Bij BZK (– 27,6 mln) gaat het om lagere uitgaven voor de Subsidieregeling Energiebesparing Eigen Huis (SEEH) en het Programma Reductie Energieverbruik (PRE). Bij LNV (– 12,5 mln) betreft het lagere uitgaven voor de versnelling van de warme sanering van de varkenshouderij en de regeling investeringen in energie-efficiëntie glastuinbouw (EG-regeling). Bij EZK (– 15,1 mln) gaat het om lagere uitgaven voor de regeling Versnelde Investeringen CO2-reductie in de Industrie (VEKI) en specifieke maatregelen voor stimulering warmteprojecten. Gelet op het feit dat de lagere uitgaven betrekking hebben op maatregelen die geheel of deels doorschuiven naar 2020 zullen deze maatregelen geheel of deels later tot CO2-reductie leiden.
15
Hoeveel jaren op rij is er nu sprake van onderuitputting op de SDE en SDE+-regeling?
Antwoord
Sinds de start van de SDE in 2008 en de start van de SDE+ in 2013 is er sprake geweest van onderuitputting op de middelen die hiervoor beschikbaar zijn gesteld. De onderuitputting is vanaf 2013 in haar geheel in de reserve Duurzame Energie gestort, zodat deze middelen beschikbaar blijven voor toekomstige uitgaven op de SDE en de SDE+. Hierbij de kanttekening dat in 2013 bij de introductie van de begrotingsreserve, besloten werd de raming voor duurzame energie en de raming voor de ODE-heffing meerjarig te handhaven en niet jaarlijks bij te stellen voor nieuwe inzichten. Dit om te voorkomen dat bij de jaarlijkse herziening van de ramingen de eventuele meevallers ingezet zouden worden voor andere doelen dan duurzame energie.
16
Hoeveel is het verschil tussen de opbrengsten van het Groningerveld en de kosten van schadeafhandeling, versterking en NPG in gasjaar 2018–2019?
Antwoord
De opbrengsten van EBN en de olie- en gasmaatschappijen zijn afhankelijk van de geconsolideerde winst die er op het gas uit Groningen en kleine velden door ieder bedrijf wordt behaald. Er is sprake van één afdracht per bedrijf voor het totaal van haar activiteiten op basis van één geconsolideerde resultatenrekening. De opbrengsten worden dus niet bepaald op veldniveau, maar op bedrijfsniveau.

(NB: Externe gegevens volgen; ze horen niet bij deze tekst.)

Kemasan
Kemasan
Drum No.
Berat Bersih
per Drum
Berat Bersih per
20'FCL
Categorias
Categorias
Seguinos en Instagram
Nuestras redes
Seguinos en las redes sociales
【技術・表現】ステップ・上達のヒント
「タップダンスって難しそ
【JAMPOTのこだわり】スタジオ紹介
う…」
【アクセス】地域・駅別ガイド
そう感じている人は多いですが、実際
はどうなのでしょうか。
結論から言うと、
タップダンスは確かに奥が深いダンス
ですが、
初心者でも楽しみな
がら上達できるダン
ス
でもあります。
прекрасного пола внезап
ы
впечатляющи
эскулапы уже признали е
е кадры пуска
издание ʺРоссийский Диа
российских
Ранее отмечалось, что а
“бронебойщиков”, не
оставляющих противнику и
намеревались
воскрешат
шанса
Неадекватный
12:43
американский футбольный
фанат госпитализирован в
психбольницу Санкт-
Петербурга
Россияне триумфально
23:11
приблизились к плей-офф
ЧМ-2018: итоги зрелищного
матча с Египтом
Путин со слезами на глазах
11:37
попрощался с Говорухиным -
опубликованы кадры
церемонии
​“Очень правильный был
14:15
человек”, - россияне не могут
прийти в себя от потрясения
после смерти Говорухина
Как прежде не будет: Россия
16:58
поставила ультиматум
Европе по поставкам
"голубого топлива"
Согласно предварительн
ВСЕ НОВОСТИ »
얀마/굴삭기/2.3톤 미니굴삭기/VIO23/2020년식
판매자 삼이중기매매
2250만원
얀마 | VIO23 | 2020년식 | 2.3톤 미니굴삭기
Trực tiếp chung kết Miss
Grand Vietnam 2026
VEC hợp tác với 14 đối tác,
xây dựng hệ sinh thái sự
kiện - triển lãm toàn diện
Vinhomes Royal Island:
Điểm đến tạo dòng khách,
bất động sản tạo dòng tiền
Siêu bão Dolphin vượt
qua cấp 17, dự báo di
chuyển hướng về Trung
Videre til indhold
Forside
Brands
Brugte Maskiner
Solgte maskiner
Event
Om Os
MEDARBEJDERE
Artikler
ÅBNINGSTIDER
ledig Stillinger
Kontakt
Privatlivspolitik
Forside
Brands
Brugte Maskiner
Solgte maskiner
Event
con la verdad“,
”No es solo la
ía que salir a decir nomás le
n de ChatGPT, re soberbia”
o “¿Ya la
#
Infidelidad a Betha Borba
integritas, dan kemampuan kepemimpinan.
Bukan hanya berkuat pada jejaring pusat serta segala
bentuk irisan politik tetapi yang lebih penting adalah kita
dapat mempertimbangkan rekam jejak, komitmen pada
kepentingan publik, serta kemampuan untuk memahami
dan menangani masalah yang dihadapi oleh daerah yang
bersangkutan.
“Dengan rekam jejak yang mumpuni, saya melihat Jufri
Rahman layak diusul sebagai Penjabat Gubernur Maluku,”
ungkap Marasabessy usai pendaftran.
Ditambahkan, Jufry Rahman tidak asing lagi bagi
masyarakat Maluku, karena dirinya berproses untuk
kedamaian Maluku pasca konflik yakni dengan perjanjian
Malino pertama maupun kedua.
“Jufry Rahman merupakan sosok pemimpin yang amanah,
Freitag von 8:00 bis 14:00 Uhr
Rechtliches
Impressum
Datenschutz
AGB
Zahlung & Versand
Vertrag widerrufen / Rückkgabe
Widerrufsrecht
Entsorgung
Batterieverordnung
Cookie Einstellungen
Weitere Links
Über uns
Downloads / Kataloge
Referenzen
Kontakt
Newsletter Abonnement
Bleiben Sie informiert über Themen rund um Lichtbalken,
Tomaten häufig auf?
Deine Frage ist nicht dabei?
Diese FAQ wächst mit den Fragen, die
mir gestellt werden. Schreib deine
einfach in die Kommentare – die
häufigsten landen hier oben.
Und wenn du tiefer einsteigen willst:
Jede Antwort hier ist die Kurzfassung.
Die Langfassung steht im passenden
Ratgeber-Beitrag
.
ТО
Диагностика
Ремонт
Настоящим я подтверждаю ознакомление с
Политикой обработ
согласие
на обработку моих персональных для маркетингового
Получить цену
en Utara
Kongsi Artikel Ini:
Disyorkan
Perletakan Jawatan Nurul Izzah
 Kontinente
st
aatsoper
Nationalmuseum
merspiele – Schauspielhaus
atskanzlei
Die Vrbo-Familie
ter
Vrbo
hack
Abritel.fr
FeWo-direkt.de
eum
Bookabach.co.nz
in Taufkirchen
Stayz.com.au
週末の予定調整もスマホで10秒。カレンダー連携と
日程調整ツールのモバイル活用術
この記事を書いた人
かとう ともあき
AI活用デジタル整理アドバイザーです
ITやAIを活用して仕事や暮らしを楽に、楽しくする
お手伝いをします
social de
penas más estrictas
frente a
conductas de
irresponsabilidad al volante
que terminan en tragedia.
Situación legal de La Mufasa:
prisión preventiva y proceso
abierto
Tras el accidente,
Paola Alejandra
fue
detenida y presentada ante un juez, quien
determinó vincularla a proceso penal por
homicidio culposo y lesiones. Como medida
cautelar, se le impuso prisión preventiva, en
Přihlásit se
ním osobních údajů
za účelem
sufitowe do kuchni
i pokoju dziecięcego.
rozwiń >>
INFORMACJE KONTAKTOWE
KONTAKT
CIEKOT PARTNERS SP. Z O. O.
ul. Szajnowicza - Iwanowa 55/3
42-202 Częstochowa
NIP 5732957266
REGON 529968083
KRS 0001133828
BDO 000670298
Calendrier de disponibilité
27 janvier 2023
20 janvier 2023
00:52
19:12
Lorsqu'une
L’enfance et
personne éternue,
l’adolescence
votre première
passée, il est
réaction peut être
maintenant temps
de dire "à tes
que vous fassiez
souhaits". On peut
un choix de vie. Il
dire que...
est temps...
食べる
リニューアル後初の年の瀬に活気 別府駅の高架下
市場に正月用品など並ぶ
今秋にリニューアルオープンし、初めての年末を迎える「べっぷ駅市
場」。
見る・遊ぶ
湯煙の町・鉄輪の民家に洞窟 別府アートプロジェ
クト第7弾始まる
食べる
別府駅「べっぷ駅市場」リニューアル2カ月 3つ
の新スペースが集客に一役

Hierdoor worden de aardgasbaten die worden ontvangen door EZK niet uitgesplitst naar het Groningenveld of kleine velden en het is daarom niet mogelijk om de kosten en opbrengsten afzonderlijk in beeld te brengen.
Alle bedragen hebben betrekking op kalenderjaren. Gegevens over gasjaren (van oktober tot oktober) zijn niet beschikbaar.
In 2018 waren de aardgasbaten 1,46 miljard euro (uit zowel het Groningerveld als kleine velden).
Hieronder staat een overzicht van de kosten die zijn gemaakt door NAM en EZK voor schade en versterken in 2018. Voor NPG heeft NAM in 2019 150 miljoen euro betaald. Vanuit de rijksbegroting is in 2018 en 2019 in totaal 210 miljoen euro betaald. Cijfers voor schade en versterken voor 2019 zijn nog niet beschikbaar gesteld door NAM.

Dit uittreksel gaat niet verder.